« Tous rentiers ! », le livre qui tombe à pic

Parution par David Rousset

Philippe Askenazy. © F. Blanc/FO Hebdo

Récemment sorti en librairie, le dernier ouvrage de l’économiste Philippe Askenazy colle à l’actualité. Il éclaire en effet les débats autour de la place du travail dans la société et de la prétendue disparition progressive du salariat.

Par un curieux hasard de calendrier, le dernier opuscule de Philippe Askenazy, directeur de recherche au CNRS, professeur à l’École normale supérieure et l’un des animateurs du collectif des Économistes atterrés, surgit au moment où des milliers de personnes battent le pavé contre la loi El Khomri.

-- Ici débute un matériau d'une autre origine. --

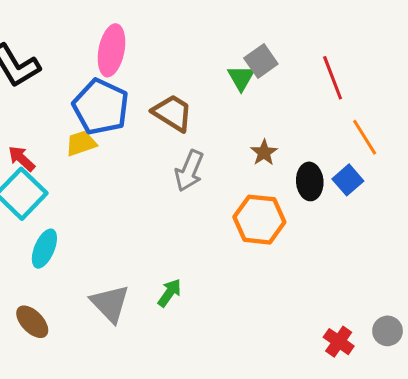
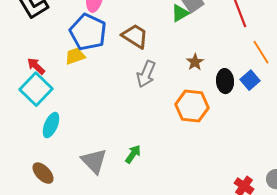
green triangle: (241, 78) -> (180, 13), turned 30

En premier lieu, l’auteur se démarque d’un certain discours qui vise à se focaliser sur les super-riches – le fameux 1 % –, déplaçant ainsi « la contestation du capitalisme vers les riches et leur apparent égoïsme ». Philippe Askenazy préfère en effet analyser les causes plutôt que les conséquences : la répartition des richesses avant que l’impôt et les politiques publiques ne viennent jouer leur rôle n’a rien de naturel. Elle est au contraire le produit de véritables rentes, c’est-à-dire de mécanismes par lesquels des sociétés commerciales, des États, voire des individus ont accaparé des avantages jusqu’à se retrouver dans une situation de quasi-monopole qui leur permet d’influer sur les décisions politiques.

Le propriétarisme, c’est le vol ?

C’est naturellement au sein du capital que se trouvent les principales situations de rente. Celles-ci peuvent être anciennes, à l’instar de la rente foncière, ou plus récentes comme celles qui découlent des brevets, voire celles qui sont en train de se constituer autour de l’exploitation de milliards de données personnelles, dont Facebook, Google ou Apple ont parfaitement saisi la valeur. Cette captation s’opère au moment où l’idéologie du « tous propriétaires », que l’auteur appelle le « propriétarisme », s’est imposée dans les têtes. L’accession à la propriété immobilière est ainsi devenue l’accessible quête du Graal des temps modernes même si elle est, pour les plus modestes, souvent synonyme de surendettement et d’épée de Damoclès.

Si une toute petite quantité de travailleurs peuvent profiter de ce nouveau capitalisme de rentiers – quelques sportifs de haut niveau, pharmaciens ou avocats fiscalistes –, les ouvriers et les employés voient leur rémunération stagner, leurs conditions de travail se dégrader alors que leur productivité augmente. Pire, les emplois qu’ils occupent sont jugés « non qualifiés », alors que les compétences demandées ne cessent d’augmenter, tout comme leur niveau de qualification.

Enfin, Philippe Askenazy, après avoir démontré, chiffres à l’appui, que le travail est plus menacé de fragmentation que de disparition, s’attarde sur la nécessaire revalorisation du travail et trace quelques pistes qui, à défaut de toutes faire l’unanimité, susciteront débats et réflexions. 


Extrait : Quand la protection des salariés devient une rigidité…

« Dans l’espoir de gagner en crédibilité et paraître moderne, [la social-démocratie] succombe à nouveau au pragmatisme […]. Elle accepte une course au désarmement du travail. Elle cède même sur le champ sémantique : la protection des salariés devient une rigidité et les cotisations sociales sont qualifiées de charges. Ces reculs aggravent d’autant plus son incapacité à peser sur l’ordre social. » (p. 213)
Tous rentiers ! Philippe Askenazy, éditions Odile Jacob, 22,90 euros.